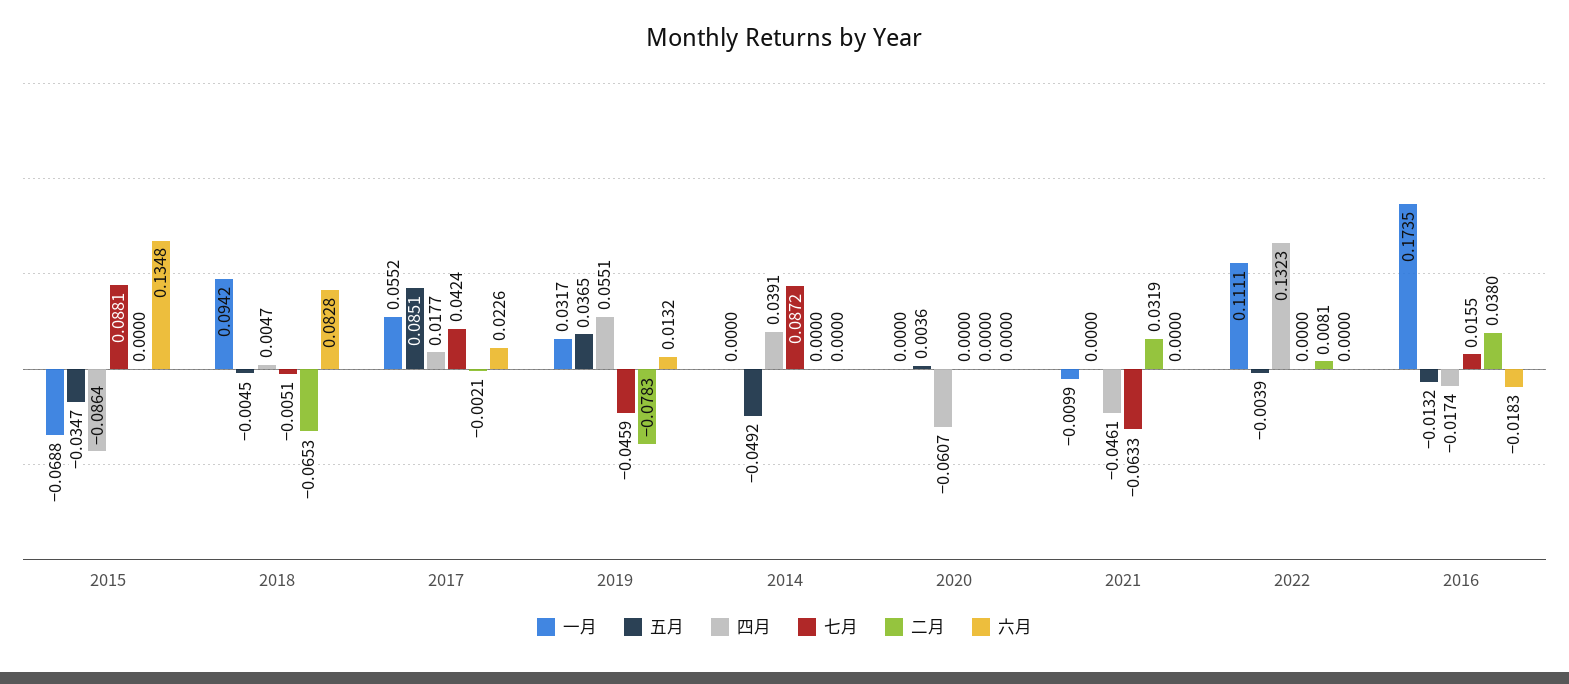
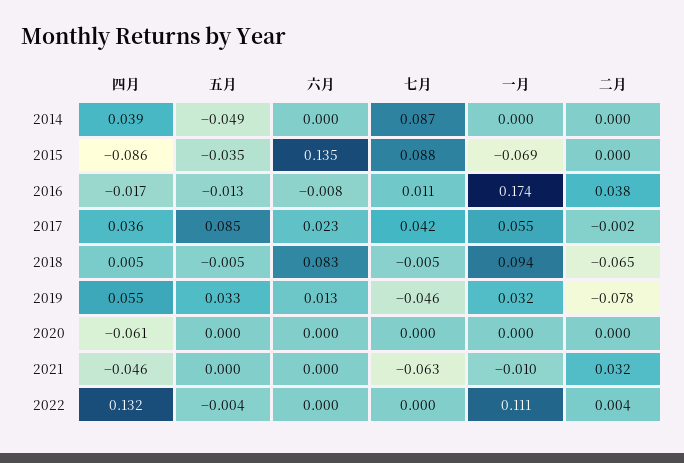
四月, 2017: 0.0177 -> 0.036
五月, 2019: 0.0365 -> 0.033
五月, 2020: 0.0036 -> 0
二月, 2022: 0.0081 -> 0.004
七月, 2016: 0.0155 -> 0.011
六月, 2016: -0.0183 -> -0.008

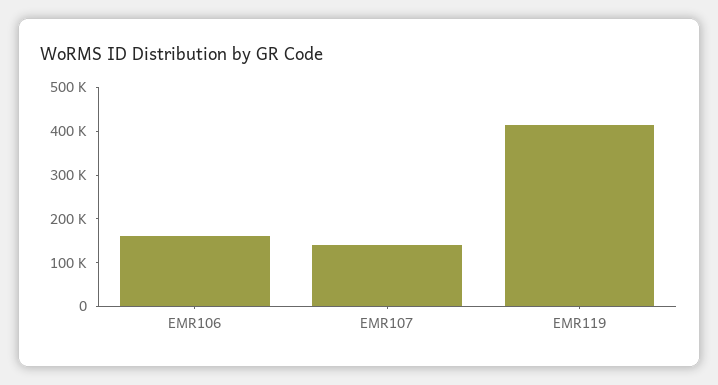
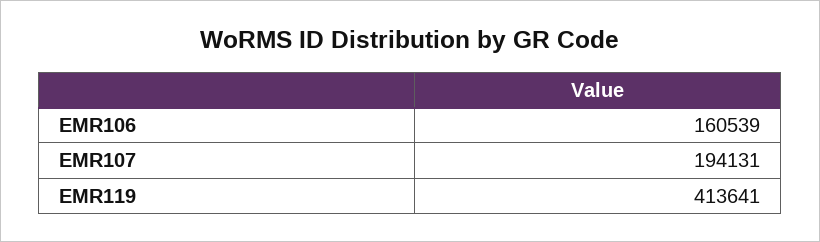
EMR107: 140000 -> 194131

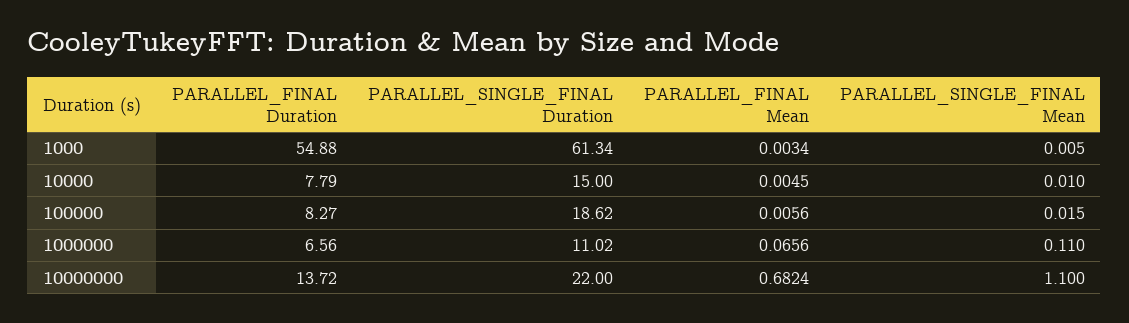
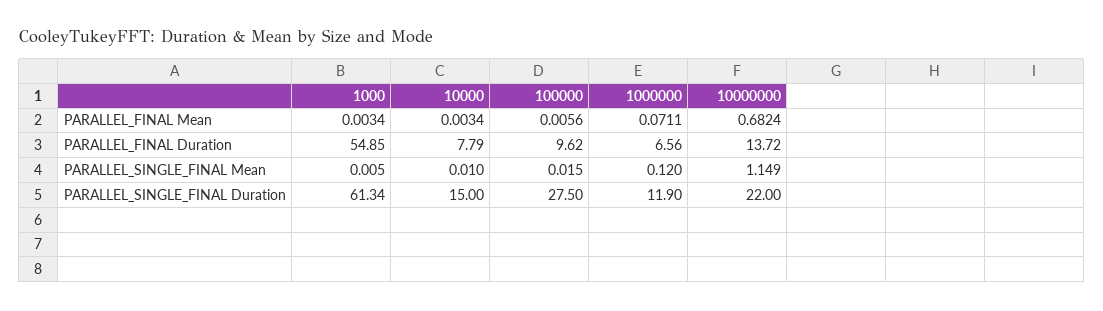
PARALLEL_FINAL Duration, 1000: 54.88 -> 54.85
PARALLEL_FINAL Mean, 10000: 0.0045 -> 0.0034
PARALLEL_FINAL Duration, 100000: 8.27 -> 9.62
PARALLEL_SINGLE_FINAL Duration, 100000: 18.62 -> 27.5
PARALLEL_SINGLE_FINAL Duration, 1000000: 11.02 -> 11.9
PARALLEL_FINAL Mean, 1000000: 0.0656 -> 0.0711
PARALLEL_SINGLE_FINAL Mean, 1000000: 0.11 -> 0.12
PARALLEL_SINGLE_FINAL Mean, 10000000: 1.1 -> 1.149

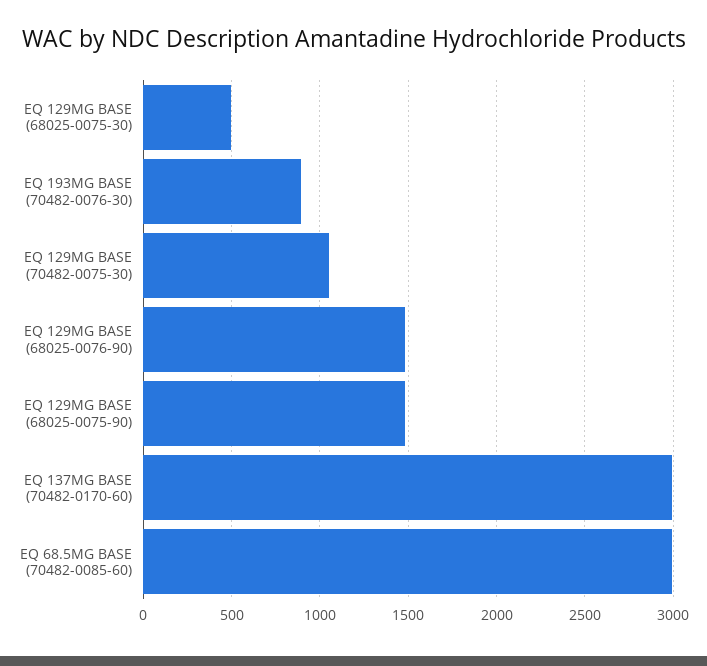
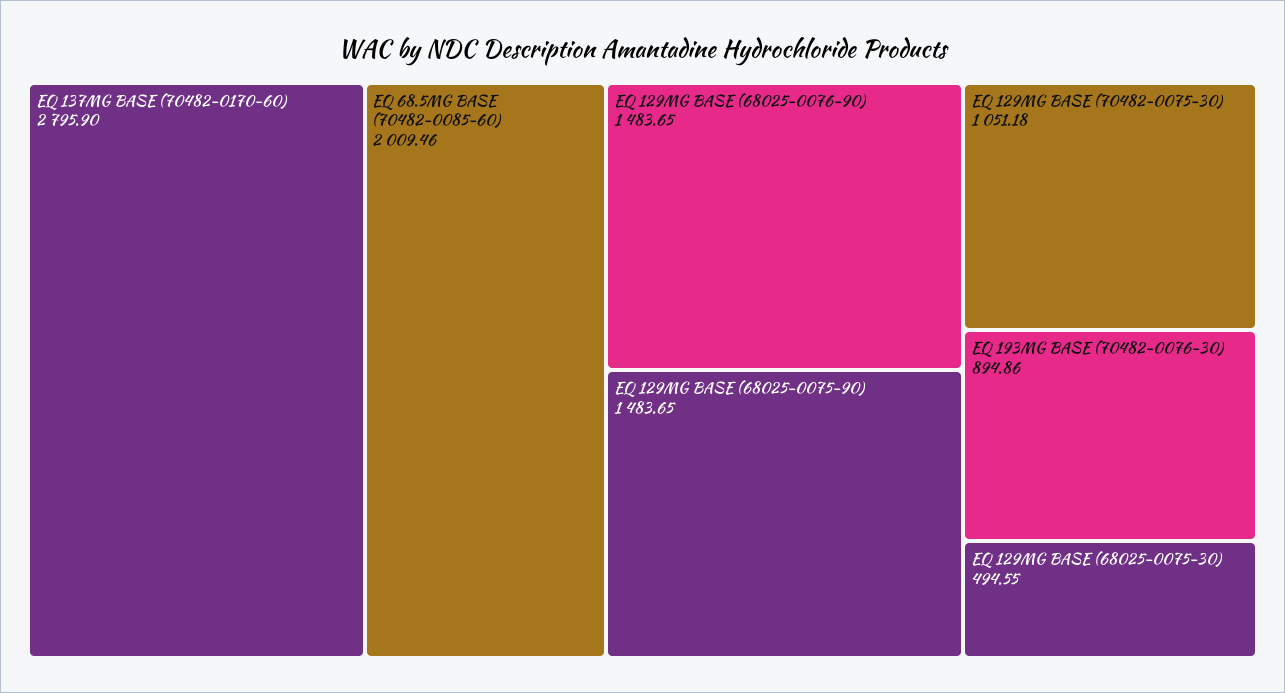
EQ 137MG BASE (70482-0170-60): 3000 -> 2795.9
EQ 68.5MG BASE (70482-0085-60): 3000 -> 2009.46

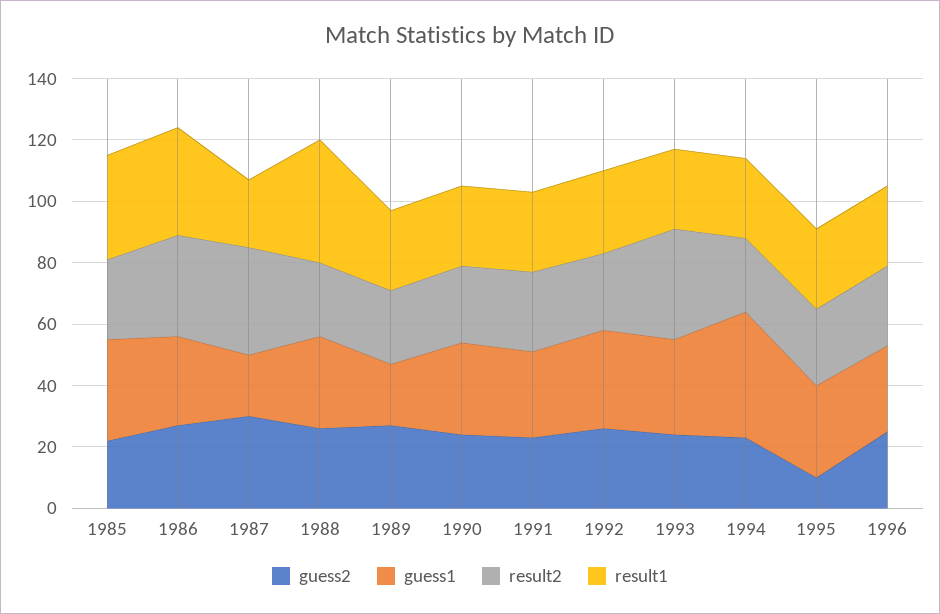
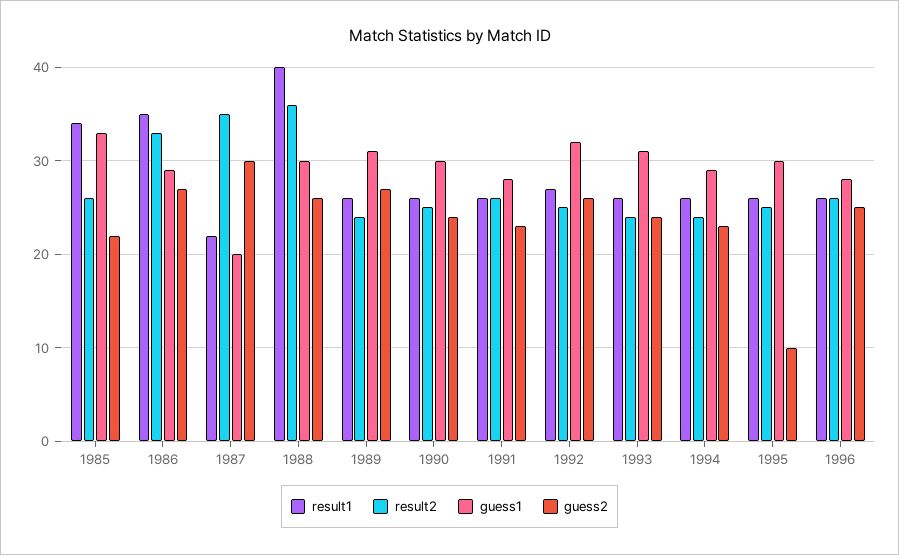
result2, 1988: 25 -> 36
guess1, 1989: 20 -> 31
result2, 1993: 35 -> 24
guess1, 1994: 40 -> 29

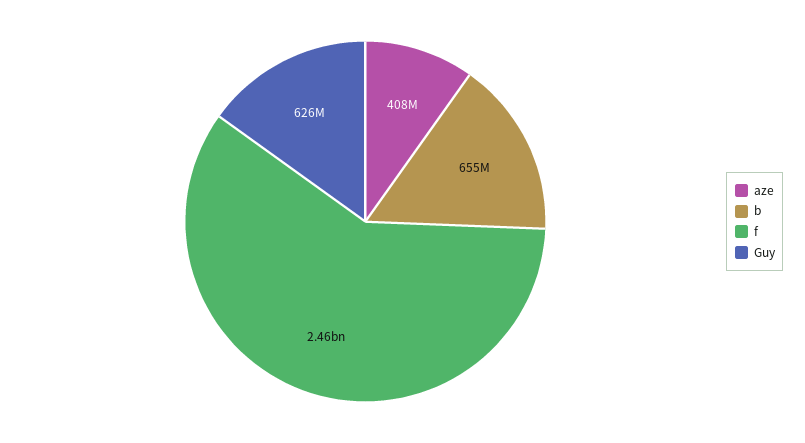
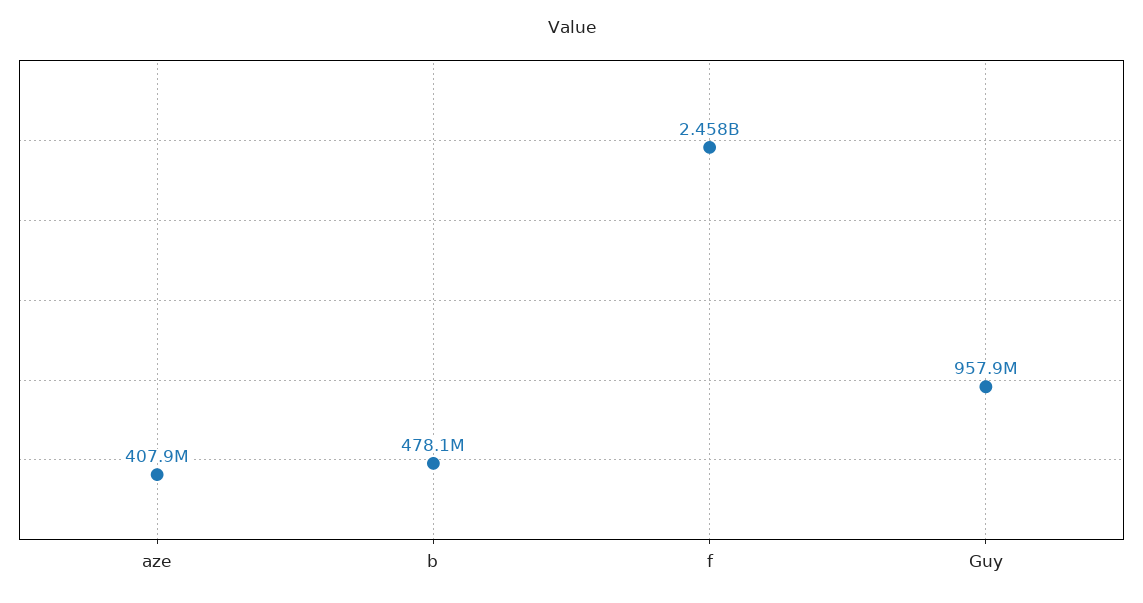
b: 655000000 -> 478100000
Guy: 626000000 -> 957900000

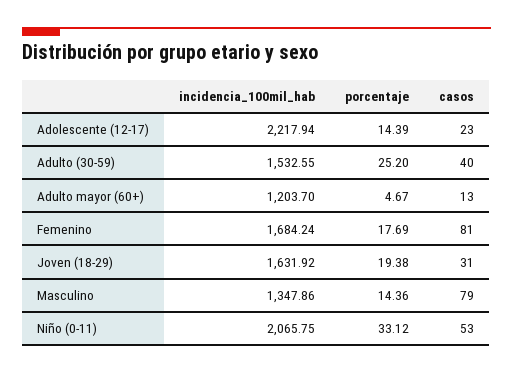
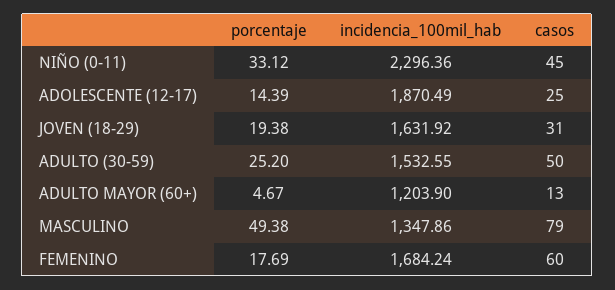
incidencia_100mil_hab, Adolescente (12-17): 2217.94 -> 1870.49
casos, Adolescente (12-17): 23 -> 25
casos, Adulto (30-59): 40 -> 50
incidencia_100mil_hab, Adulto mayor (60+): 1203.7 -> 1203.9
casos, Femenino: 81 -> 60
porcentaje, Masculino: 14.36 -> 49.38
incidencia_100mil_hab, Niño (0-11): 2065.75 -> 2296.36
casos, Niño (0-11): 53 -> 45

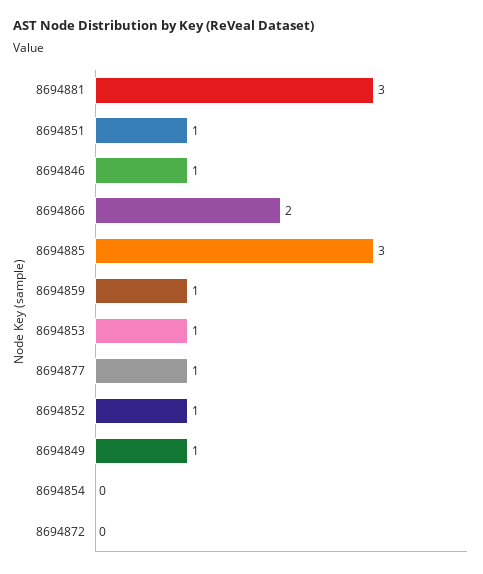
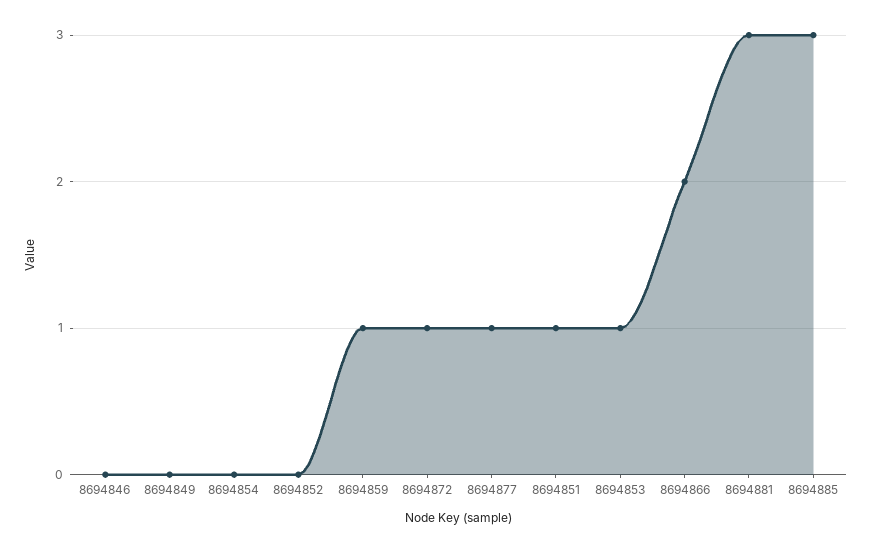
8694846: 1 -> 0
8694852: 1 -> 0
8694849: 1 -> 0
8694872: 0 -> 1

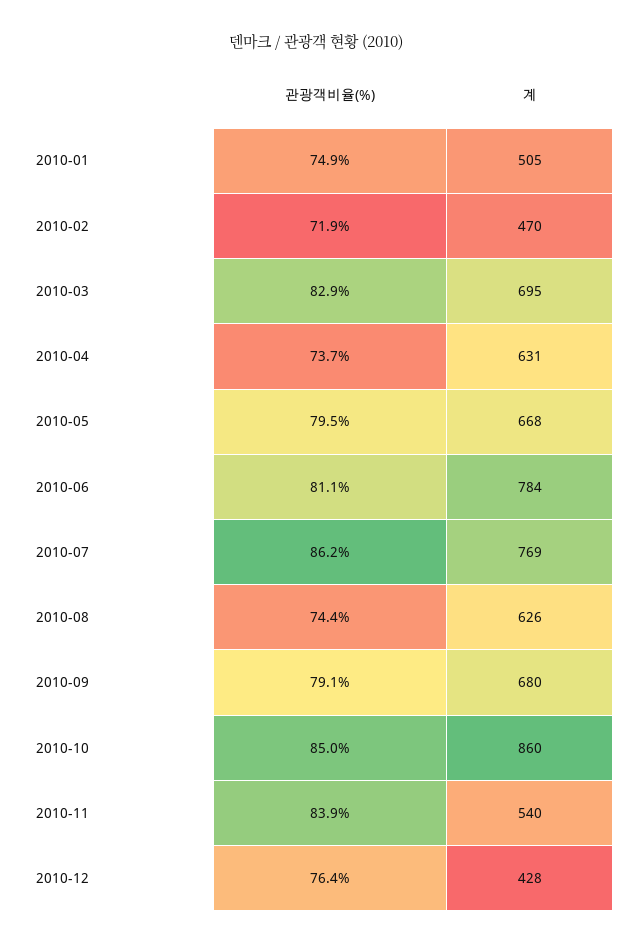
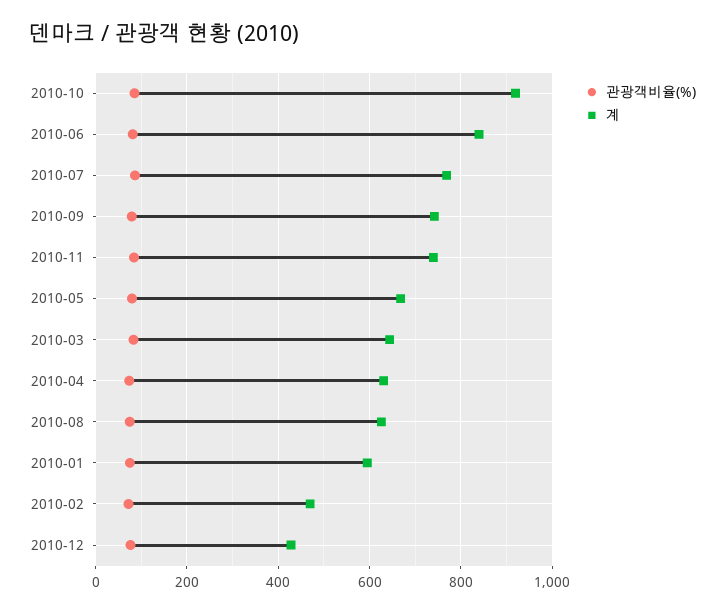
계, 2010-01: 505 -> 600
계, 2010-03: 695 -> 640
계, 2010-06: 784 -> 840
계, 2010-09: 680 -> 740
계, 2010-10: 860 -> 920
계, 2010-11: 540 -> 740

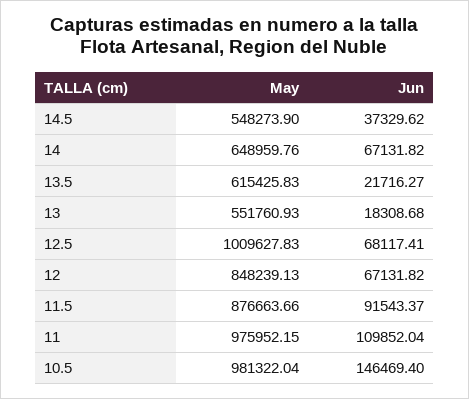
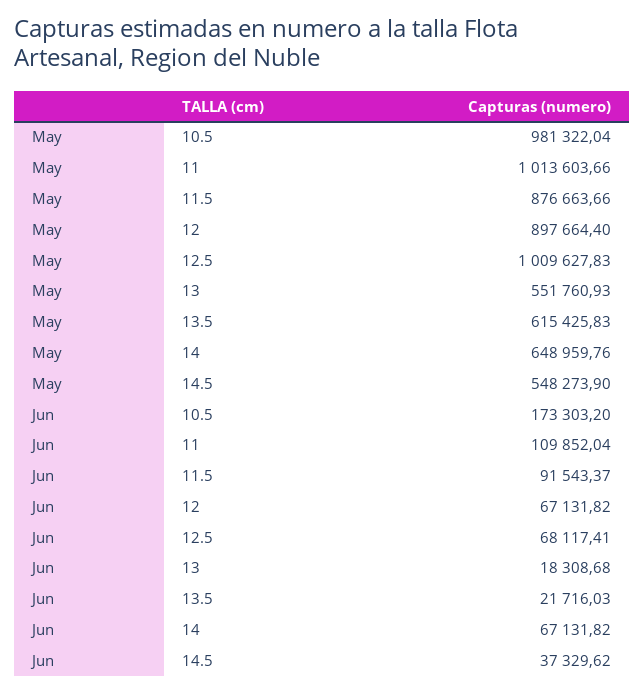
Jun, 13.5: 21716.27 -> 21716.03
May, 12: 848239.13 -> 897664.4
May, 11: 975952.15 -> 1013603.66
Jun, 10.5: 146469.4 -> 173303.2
________________________________________
**TASK TO CARRY OUT:** Once the line containing "계, 2010-06: 784 -> 840" is found in the records above, it and every line after it up to the last must be repeated exactly, without pictures.

**ANSWER TO THIS PROBLEM:**
계, 2010-06: 784 -> 840
계, 2010-09: 680 -> 740
계, 2010-10: 860 -> 920
계, 2010-11: 540 -> 740

Jun, 13.5: 21716.27 -> 21716.03
May, 12: 848239.13 -> 897664.4
May, 11: 975952.15 -> 1013603.66
Jun, 10.5: 146469.4 -> 173303.2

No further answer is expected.